The principle has been endlessly repeated down the years since.

62. A related principle is that an order should not require the person to whom it is addressed to cross-refer to other material in order to ascertain his precise obligation. In Ellerman Lines Ltd v Read [1928] 2 KB 144, 157, Atkin LJ said:

‘That judgment when drawn up, instead of reciting what the order of the Court was and what the defendants were restrained from doing, only refers to continuing an injunction granted by Rowlatt J, varied by Roche J, and continued by Greer J, without stating what it is that the Court was ordering the defendants to abstain from doing. That appears to me to be very bad practice … It is a matter of very great importance that the orders of the Court … should make it quite clear what the Court is ordering to be done. There is considerable laxity in this matter … Practitioners and the officers of the Court should see that orders are not passed unless they are in proper form.’

In Rudkin-Jones v Trustee of the Property of the Bankrupt (1965) 109 Sol Jo 334 the order as drawn read “It is ordered that an injunction be granted in the terms of Notice of Motion for Injunction”. Lord Upjohn said:

‘I do want to protest as strongly as I can at the granting of injunctions in that form. It means then that the person against whom the injunction is granted … has to look at another document in order to see what it is that he is enjoined from doing … It cannot be too clearly understood … that a person is entitled to look and look only at the order to see what it is that he is enjoined from doing. He looks at that order and finds out from the four walls of it and from no other document exactly what it is that he must not do.’

63. In the present case matters were even worse. When we inquired of counsel which was the authentic text of the document referred to in the order they were unable to give us any very confident response…

64. I appreciate that all this was happening on the last day of term, but the upshot is that even now, even the lawyers immersed in the litigation are unable to state with confidence what precisely it is that is permitted by the order. It is, in my judgment, a wholly unacceptable state of affairs. It is intolerable that a layman who risks imprisonment – a reporter, perhaps, or a newspaper editor wishing to publish some document which he may think is of public interest and importance – should be left to decipher an order of the court in this way, especially if, when seeking enlightenment, he turns to the local authority who obtained it only to be told that even they are not sure.

65. There is a perfectly simple remedy. If the order, having referred to the document, then contains words to the following effect

‘being the document entitled [etc] marked ‘X’ and initialled by the judge a copy of which is annexed to this order’

there will be no doubt as to what it is that the order prohibits and permits.
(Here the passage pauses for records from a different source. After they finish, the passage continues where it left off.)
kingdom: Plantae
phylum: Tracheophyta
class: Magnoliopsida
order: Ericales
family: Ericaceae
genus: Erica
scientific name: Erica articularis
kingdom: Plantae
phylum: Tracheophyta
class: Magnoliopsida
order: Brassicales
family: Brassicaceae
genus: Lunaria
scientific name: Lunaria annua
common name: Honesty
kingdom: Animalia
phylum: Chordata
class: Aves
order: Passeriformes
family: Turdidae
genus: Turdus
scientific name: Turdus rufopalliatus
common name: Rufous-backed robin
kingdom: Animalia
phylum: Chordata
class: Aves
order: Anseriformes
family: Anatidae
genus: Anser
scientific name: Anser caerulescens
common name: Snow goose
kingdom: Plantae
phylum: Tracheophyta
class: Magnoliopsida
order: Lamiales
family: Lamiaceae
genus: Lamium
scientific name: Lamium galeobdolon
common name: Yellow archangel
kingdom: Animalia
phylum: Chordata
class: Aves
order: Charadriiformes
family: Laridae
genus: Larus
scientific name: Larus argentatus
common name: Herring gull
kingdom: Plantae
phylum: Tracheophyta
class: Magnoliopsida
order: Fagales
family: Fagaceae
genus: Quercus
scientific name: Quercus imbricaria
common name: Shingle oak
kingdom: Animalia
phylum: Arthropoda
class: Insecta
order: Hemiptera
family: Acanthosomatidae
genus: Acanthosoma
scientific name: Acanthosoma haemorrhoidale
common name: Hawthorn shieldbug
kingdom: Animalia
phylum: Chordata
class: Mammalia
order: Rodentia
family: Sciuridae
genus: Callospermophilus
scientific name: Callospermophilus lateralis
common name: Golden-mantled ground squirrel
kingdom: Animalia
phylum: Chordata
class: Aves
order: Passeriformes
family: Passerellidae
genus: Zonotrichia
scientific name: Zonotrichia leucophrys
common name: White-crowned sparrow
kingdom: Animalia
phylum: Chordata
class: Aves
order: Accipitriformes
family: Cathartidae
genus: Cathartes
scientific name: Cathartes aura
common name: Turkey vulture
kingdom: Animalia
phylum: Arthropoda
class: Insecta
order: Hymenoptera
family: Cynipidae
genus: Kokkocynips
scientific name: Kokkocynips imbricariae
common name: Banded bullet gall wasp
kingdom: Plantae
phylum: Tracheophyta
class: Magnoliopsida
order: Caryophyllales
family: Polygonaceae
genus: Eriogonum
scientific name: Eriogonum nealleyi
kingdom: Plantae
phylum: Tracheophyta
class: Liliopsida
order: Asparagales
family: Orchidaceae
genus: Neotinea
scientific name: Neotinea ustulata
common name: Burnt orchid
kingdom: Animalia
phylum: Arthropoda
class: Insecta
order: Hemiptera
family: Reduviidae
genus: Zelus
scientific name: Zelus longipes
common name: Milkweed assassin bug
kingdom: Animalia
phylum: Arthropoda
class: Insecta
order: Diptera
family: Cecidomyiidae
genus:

Nor, importantly, will there be any doubt that the document annexed to the order is indeed in the form approved by the judge.”

Comment: The judgment highlights the centrality of children’s welfare in the assessment of whether a document can be sufficiently anonymised for publication to proceed. Given the emphasis placed by the Court on the fragility and vulnerability of X and Y, the approach of the Court of Appeal is potentially relevant to vulnerable adults.

Munby LJ’s obiter comments regarding the RRO are also an important reminder of the need for clarity in any order restricting publication of documents, particularly in circumstances where there is a penal notice attached.